U.S. Code of Federal Regulations
Regulations most recently checked for updates: Aug 19, 2022
The Act provides a number of specific exemptions from the general requirements previously described. Some are exemptions from the overtime provisions only. Others are from the child labor provisions only. Several are exemptions from both the minimum wage and the overtime requirements of the Act. Finally, there are some exemptions from all three - minimum wage, overtime pay, and child labor requirements. An examination of the terminology in which the exemptions from the general coverage of the Fair Labor Standards Act are stated discloses language patterns which reflect congressional intent.

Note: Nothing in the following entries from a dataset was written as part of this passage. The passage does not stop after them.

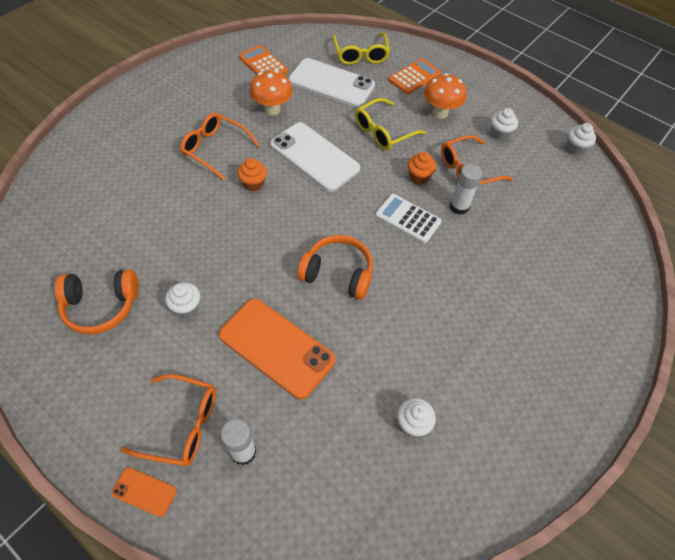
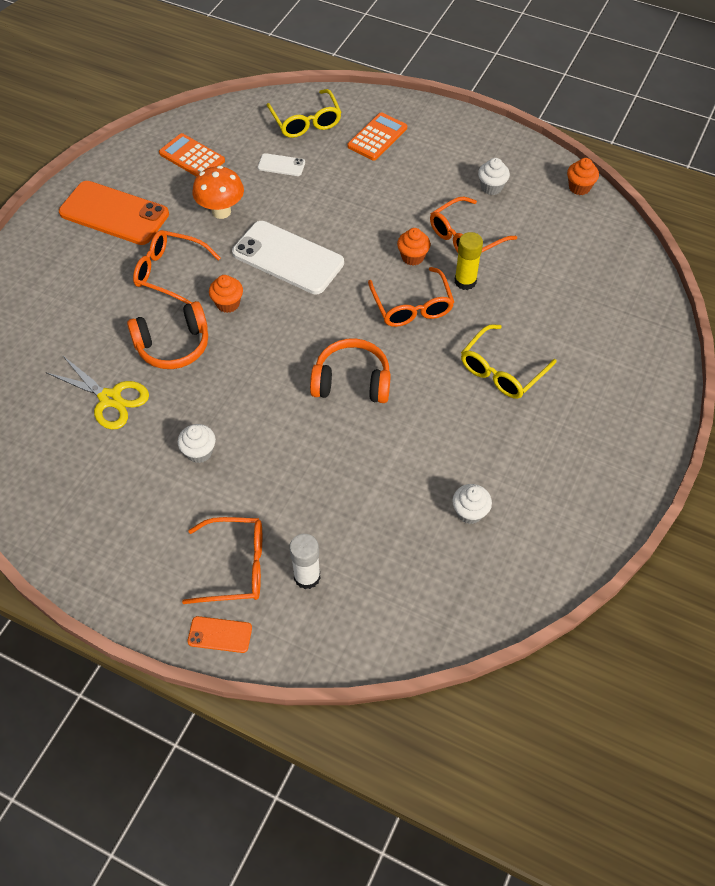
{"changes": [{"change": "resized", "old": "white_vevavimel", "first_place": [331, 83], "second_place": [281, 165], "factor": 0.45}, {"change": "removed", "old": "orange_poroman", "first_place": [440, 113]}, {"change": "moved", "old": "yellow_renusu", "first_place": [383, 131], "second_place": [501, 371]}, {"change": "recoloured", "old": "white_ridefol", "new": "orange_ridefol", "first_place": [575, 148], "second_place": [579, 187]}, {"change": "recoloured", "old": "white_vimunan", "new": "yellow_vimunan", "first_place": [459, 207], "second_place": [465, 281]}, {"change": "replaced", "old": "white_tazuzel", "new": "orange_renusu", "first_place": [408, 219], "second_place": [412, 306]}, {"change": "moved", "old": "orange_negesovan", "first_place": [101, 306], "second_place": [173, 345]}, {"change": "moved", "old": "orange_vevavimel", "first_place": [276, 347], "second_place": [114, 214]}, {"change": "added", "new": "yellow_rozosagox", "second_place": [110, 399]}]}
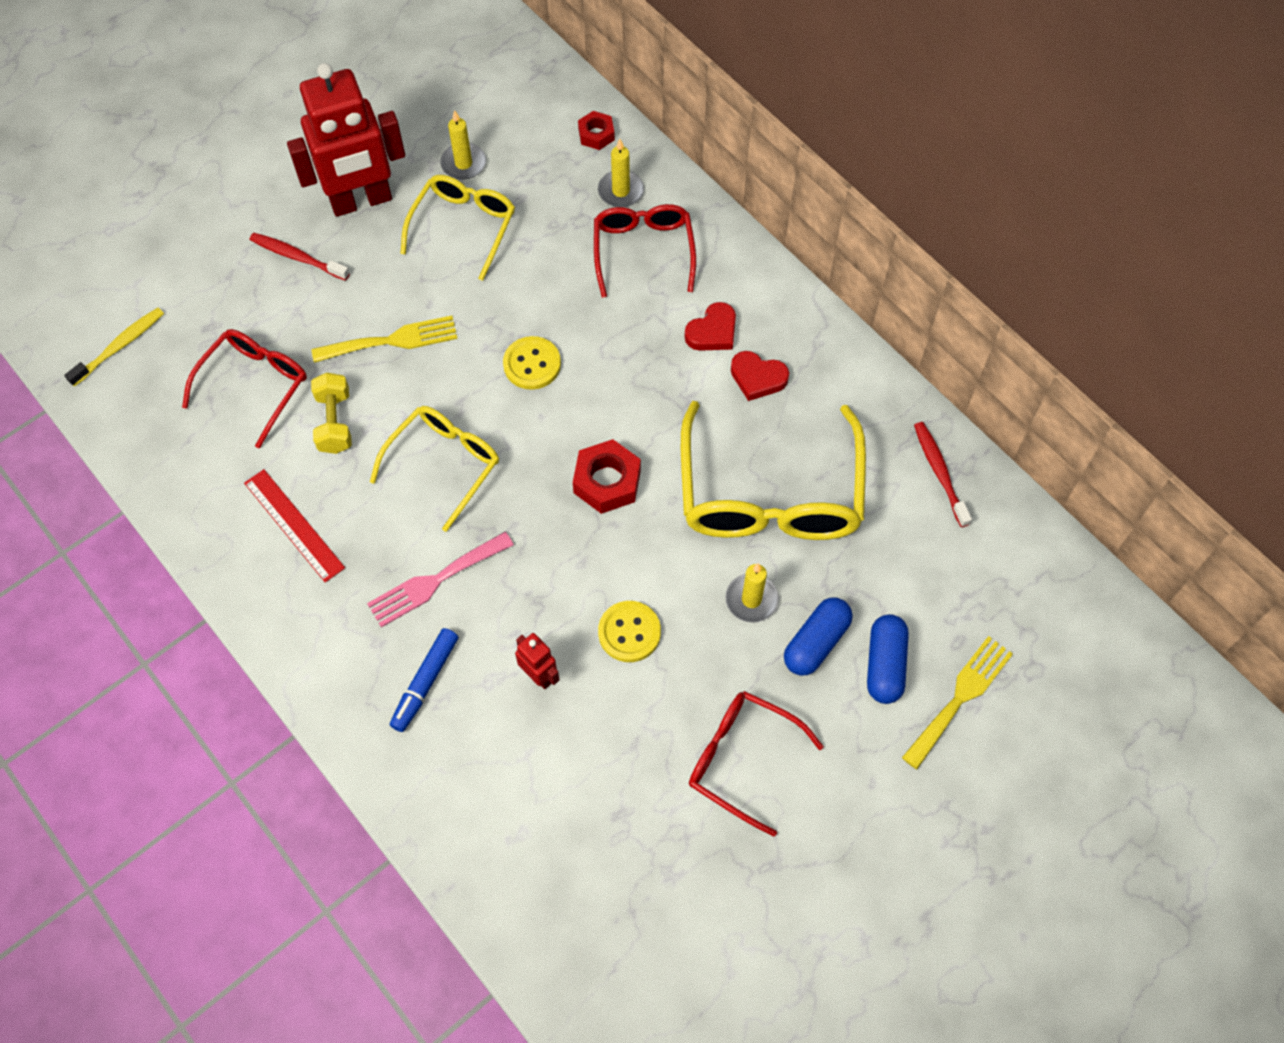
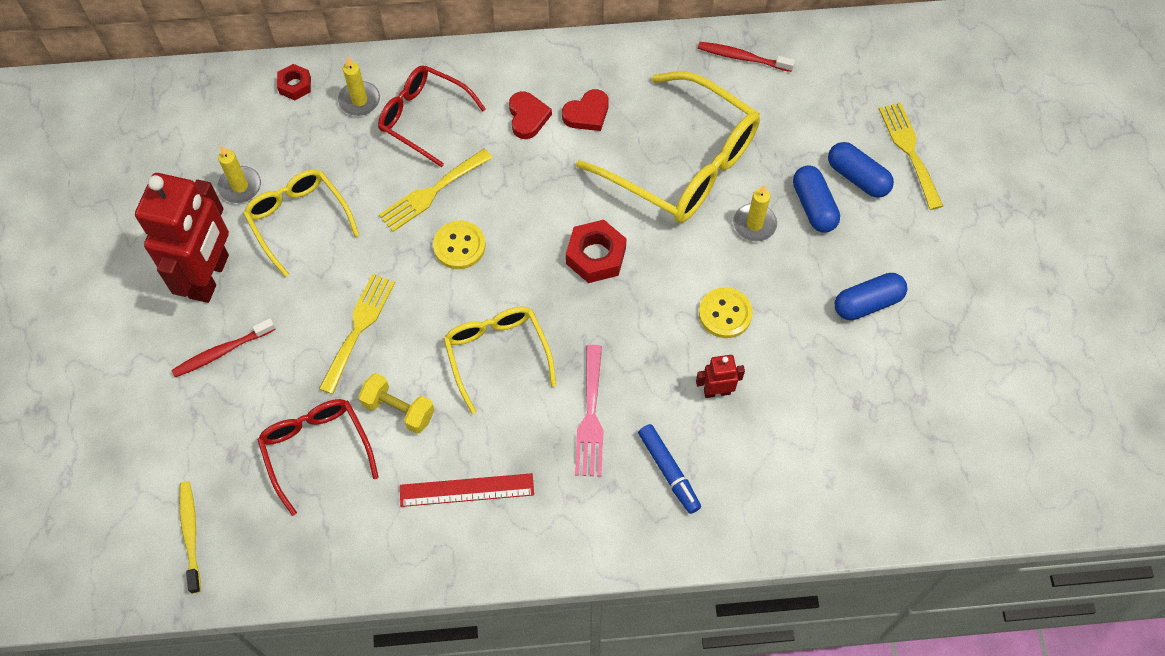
{"changes": [{"change": "replaced", "old": "red_renusu", "new": "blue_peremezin", "first_place": [741, 760], "second_place": [867, 303]}, {"change": "added", "new": "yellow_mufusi", "second_place": [432, 192]}]}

Thus, Congress specified in varying degree the criteria for application of each of the exemptions and in a number of instances differentiated as to whether employees are to be exempt because they are employed by a particular kind of employer, employed in a particular type of establishment, employed in a particular industry, employed in a particular capacity or occupation, or engaged in a specified operation. (See 29 U.S.C. 203(d); 207 (b), (c), (h); 213 (a), (b), (c), (d). And see Addison v. Holly Hill, 322 U.S. 607; Walling v. Haden, 153 F. 2d 196, certiorari denied 328 U.S. 866; Mitchell v. Stinson, 217 F. 2d 210.) In general, there are no exemptions from the child labor requirements that apply in enterprises or establishments engaged in transportation or shipping (see part 570, subpart G of this chapter). Such enterprises or establishments will, however, be concerned with the exemption from overtime pay in section 13(b)(6) of the Act for employees employed as seamen and the exemption from the minimum wage and overtime pay requirements provided by section 13(a)(14) for employees so employed on vessels other than American vessels. These exemptions, which are subject to the general rules stated in § 783.21, are discussed at length in this part.